How Google’s driverless car stacks up against the competition

How Google’s driverless car stacks up against the competition

Carmakers from Tesla to Volkswagen are trying to make drivers obsolete, handing control of the wheel to a computer that can make intelligent decisions about when to turn and how to brake. Google gets a tremendous amount of attention for the work it’s putting into self-driving cars. But how do its competitors stack up?

Thanks to new data the companies recently submitted to the California DMV, we can begin to get a rough idea of how mature their technologies are. The information covers a 14-month period of testing by each company on public California roads, and tracks how often the computerized driving features had to turn things over to a human driver because of a software glitch or inability to handle a tough road situation.

We can only glean so much from this one report, of course. It doesn’t tell us anything about whether a particular company’s driverless technology is ready for market, or when it might roll out an autonomous vehicle. And many of these firms are running experiments in other states — testing that isn’t reflected in the California-specific data we’re looking at here.
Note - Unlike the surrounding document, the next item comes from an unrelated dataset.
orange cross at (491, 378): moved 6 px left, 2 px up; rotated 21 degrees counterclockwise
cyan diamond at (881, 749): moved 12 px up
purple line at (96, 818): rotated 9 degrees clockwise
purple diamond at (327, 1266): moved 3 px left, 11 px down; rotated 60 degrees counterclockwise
Still, the corporate race to field the nation’s first autonomous vehicle is only accelerating, which makes it useful to know which companies have sunk the most mileage into their test cars, as well as how often that technology failed to work. Here are some notable details from the reports:

Google leads the pack

It’s no surprise to see that Google is light-years ahead of many of its rivals. It racked up over 400,000 miles of test-driving in California over the past year with its fleet of autonomous cars.